Pose landmark coordinates
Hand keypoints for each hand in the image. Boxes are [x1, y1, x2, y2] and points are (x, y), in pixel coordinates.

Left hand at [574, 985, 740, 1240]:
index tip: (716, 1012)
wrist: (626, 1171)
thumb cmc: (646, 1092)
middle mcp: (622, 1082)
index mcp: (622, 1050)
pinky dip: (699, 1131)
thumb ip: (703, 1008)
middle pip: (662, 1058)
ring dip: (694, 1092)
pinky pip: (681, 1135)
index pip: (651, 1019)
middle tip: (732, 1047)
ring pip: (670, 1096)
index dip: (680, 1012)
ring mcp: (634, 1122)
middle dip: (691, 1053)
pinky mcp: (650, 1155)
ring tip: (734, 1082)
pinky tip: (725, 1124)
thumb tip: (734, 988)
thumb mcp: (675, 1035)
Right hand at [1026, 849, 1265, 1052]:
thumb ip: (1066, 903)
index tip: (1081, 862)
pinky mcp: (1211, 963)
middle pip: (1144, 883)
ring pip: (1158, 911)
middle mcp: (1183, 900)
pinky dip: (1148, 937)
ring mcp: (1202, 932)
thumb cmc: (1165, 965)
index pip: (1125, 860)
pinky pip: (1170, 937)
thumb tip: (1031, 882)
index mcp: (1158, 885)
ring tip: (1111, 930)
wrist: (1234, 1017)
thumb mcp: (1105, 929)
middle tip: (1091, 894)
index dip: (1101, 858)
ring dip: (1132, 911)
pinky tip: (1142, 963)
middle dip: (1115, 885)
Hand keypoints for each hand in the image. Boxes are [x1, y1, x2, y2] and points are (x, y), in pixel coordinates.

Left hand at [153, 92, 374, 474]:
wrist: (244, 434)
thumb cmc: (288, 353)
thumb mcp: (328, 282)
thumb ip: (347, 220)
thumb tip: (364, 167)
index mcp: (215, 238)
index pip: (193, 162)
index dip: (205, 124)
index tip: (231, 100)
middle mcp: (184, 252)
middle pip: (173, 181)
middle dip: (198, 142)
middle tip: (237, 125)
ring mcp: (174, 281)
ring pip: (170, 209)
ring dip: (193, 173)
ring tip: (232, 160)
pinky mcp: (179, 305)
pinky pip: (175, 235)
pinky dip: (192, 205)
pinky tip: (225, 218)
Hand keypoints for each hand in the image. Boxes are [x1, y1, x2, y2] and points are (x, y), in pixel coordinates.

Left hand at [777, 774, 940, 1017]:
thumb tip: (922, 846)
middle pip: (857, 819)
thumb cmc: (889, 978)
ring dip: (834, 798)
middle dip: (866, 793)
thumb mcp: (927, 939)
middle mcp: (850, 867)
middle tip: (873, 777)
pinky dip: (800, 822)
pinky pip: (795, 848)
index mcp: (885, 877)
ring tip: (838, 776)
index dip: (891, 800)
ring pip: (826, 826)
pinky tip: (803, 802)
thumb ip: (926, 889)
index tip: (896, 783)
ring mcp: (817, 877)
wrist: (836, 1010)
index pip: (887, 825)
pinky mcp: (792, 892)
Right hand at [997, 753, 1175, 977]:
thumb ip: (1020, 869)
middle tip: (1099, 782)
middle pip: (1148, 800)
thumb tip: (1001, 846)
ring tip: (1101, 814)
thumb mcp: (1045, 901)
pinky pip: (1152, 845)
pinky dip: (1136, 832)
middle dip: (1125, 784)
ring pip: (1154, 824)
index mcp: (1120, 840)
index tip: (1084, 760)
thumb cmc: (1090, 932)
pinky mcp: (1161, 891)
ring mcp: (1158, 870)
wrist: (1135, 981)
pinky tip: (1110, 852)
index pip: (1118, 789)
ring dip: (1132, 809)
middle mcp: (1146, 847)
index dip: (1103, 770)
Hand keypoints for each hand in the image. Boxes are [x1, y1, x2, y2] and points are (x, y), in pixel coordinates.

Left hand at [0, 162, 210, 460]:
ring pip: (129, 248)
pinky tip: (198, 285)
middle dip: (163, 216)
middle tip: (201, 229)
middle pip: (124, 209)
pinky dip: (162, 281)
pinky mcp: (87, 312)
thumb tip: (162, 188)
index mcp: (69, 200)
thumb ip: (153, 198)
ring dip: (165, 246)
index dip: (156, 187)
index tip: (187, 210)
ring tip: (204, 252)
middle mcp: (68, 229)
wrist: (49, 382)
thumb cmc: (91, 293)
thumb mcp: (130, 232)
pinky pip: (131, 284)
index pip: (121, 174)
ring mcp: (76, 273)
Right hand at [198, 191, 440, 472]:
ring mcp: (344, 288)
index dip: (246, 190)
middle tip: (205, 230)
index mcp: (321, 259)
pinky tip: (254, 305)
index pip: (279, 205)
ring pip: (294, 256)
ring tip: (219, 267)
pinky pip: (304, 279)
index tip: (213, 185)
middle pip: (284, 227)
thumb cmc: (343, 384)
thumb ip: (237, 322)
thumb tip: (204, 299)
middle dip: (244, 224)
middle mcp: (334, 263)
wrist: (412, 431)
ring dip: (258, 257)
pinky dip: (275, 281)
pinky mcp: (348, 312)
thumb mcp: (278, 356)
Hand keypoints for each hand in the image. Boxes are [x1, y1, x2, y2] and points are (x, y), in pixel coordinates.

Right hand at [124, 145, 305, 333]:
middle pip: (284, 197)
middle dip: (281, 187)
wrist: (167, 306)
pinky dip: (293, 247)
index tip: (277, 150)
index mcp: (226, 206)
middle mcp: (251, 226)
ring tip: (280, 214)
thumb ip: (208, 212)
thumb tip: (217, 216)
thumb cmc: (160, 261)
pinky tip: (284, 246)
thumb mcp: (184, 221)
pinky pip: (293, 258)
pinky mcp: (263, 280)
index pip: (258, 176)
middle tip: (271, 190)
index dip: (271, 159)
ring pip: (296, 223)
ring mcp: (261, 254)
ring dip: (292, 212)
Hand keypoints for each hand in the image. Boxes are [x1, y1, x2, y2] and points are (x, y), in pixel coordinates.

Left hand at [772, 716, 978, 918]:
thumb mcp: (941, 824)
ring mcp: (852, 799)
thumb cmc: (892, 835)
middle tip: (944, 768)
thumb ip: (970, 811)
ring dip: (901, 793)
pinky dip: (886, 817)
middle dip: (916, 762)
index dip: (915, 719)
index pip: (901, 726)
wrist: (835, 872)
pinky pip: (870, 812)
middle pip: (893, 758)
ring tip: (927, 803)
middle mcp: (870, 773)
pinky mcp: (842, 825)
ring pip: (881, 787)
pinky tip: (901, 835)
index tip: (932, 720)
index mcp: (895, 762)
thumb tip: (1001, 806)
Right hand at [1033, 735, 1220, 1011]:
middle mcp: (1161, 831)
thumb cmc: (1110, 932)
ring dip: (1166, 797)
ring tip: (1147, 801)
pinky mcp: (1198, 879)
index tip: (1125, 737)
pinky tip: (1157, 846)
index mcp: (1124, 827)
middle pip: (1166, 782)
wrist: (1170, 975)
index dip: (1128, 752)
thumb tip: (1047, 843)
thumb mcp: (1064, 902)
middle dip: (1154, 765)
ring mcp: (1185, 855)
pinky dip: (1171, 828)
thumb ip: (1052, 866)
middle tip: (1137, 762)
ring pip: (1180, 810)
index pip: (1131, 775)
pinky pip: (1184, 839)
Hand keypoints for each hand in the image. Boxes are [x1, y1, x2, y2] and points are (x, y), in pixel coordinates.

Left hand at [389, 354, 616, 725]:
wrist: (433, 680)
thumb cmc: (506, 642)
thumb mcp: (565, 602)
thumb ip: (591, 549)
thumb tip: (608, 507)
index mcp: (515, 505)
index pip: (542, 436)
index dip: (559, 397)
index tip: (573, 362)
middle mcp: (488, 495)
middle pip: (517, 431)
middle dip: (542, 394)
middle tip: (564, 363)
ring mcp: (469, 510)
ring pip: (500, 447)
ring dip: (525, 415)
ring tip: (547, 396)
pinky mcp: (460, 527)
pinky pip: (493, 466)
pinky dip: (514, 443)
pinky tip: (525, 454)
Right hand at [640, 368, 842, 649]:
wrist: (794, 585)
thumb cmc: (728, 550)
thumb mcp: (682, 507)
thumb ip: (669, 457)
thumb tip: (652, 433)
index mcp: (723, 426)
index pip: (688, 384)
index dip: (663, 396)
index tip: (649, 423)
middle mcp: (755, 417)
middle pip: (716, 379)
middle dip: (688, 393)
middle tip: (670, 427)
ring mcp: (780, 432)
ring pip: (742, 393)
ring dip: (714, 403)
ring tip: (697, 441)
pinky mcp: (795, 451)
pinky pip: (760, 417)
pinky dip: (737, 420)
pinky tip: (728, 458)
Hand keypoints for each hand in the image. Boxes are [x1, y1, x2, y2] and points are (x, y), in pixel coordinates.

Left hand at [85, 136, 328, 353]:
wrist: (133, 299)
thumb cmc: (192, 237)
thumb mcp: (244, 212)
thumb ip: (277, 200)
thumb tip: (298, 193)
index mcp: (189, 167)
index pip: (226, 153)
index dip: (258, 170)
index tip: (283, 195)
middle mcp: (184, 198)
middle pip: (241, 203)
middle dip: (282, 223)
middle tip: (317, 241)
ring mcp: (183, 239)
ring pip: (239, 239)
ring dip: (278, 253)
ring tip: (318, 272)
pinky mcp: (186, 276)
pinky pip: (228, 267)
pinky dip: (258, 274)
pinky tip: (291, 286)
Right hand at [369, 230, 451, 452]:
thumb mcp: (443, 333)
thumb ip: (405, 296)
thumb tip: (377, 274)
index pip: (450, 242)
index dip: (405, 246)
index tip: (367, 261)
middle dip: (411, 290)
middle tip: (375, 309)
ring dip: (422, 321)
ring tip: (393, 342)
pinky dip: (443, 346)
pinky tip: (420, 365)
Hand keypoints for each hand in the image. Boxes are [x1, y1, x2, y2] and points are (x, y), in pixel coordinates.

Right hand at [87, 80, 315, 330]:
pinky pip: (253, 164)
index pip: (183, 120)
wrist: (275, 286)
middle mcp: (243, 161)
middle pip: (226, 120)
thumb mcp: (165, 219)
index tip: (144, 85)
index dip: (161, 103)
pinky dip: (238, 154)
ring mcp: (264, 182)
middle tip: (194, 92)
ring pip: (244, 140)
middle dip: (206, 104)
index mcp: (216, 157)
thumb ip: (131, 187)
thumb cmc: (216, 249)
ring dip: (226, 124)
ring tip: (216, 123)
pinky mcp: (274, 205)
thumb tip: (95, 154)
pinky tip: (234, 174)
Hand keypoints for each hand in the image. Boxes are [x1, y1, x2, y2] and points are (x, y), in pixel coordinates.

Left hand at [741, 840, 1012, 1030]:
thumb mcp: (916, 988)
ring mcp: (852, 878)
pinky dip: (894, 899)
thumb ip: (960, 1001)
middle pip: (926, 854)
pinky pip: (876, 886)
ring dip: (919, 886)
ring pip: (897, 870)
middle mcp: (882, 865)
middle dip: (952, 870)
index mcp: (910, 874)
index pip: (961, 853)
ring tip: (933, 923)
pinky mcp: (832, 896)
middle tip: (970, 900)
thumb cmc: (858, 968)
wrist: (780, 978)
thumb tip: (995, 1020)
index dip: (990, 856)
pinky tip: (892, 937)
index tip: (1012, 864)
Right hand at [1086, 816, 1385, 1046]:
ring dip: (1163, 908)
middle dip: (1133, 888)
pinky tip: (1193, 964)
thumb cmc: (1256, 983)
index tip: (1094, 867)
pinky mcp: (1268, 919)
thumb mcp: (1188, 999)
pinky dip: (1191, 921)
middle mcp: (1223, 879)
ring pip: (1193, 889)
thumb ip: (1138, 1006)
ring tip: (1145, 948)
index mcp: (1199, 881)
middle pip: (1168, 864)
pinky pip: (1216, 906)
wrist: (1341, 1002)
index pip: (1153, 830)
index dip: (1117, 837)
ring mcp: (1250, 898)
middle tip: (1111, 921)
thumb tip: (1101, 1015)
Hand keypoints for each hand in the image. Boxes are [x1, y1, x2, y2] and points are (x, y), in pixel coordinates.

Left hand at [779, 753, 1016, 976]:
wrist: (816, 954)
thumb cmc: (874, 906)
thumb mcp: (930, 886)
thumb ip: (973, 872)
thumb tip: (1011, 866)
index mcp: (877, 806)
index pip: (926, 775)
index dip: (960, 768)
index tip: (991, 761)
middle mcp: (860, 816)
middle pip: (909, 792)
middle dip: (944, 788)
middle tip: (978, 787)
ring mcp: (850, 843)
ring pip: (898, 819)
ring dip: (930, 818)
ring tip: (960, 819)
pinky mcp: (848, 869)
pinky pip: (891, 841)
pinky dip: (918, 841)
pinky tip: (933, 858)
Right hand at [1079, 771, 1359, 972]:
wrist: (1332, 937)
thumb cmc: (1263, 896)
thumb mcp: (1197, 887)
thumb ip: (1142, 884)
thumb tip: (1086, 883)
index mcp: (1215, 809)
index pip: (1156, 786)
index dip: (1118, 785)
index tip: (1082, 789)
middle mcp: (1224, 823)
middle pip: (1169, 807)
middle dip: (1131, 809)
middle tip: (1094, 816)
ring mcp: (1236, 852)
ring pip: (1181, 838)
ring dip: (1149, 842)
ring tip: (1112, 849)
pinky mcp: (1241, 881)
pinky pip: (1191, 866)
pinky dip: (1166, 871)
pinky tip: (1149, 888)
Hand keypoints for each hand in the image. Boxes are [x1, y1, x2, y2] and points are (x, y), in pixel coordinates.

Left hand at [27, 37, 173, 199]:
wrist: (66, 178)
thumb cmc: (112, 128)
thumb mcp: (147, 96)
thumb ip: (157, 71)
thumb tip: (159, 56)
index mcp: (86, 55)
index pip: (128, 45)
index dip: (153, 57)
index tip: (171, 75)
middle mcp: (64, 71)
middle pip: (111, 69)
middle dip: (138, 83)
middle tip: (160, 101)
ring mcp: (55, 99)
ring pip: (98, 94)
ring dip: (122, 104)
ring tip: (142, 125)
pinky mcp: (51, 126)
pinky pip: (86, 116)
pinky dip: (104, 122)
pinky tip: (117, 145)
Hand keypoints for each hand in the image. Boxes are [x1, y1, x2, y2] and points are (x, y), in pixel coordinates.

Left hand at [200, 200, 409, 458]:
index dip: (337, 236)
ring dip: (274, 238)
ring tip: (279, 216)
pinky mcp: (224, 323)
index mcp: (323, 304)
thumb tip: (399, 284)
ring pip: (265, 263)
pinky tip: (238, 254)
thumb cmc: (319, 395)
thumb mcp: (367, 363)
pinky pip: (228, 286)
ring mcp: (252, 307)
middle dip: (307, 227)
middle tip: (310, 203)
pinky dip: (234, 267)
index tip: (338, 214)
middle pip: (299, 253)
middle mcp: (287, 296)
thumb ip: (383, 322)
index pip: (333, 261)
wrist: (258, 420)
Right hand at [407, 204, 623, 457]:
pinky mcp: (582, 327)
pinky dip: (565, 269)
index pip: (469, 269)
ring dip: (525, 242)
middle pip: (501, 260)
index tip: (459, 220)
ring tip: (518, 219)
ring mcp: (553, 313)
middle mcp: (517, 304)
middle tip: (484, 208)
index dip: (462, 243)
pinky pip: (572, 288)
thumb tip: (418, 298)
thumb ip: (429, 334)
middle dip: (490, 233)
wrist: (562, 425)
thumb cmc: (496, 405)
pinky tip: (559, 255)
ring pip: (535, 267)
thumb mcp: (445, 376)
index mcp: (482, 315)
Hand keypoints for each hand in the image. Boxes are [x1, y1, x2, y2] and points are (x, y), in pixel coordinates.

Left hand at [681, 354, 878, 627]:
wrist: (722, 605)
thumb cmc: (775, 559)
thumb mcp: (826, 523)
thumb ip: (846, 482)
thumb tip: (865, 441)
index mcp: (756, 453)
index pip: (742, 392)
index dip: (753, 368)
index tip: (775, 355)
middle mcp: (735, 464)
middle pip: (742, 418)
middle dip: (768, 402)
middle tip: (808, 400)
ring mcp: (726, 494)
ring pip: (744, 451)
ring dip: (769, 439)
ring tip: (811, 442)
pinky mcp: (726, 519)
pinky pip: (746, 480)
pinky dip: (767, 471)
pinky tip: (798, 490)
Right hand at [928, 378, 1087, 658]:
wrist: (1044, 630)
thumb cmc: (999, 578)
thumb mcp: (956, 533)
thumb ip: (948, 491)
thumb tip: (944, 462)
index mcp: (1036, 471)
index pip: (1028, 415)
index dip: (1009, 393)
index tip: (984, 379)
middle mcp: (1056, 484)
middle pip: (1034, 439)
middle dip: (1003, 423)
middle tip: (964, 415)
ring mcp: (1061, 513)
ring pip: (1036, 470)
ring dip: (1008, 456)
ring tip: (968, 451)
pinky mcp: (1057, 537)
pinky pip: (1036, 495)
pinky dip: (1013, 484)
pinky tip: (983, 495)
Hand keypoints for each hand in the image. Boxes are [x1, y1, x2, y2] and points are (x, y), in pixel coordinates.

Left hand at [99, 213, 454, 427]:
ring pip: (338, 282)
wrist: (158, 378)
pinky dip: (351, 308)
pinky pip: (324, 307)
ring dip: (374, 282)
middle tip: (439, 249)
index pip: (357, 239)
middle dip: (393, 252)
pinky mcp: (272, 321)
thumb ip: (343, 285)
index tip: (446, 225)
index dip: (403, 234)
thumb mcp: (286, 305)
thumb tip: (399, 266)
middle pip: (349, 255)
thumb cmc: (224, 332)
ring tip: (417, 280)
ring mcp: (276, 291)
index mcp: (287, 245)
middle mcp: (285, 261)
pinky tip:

▶ _Task instructions_: Which of the lines above hold the string "Right"? Copy each one.

▶ _Finished exercise_:
Right hand at [1026, 849, 1265, 1052]:
Right hand at [997, 753, 1175, 977]:
Right hand at [198, 191, 440, 472]:
Right hand at [124, 145, 305, 333]:
Right hand at [1033, 735, 1220, 1011]:
Right hand at [640, 368, 842, 649]:
Right hand at [369, 230, 451, 452]:
Right hand at [87, 80, 315, 330]:
Right hand at [1086, 816, 1385, 1046]:
Right hand at [1079, 771, 1359, 972]:
Right hand at [407, 204, 623, 457]:
Right hand at [928, 378, 1087, 658]:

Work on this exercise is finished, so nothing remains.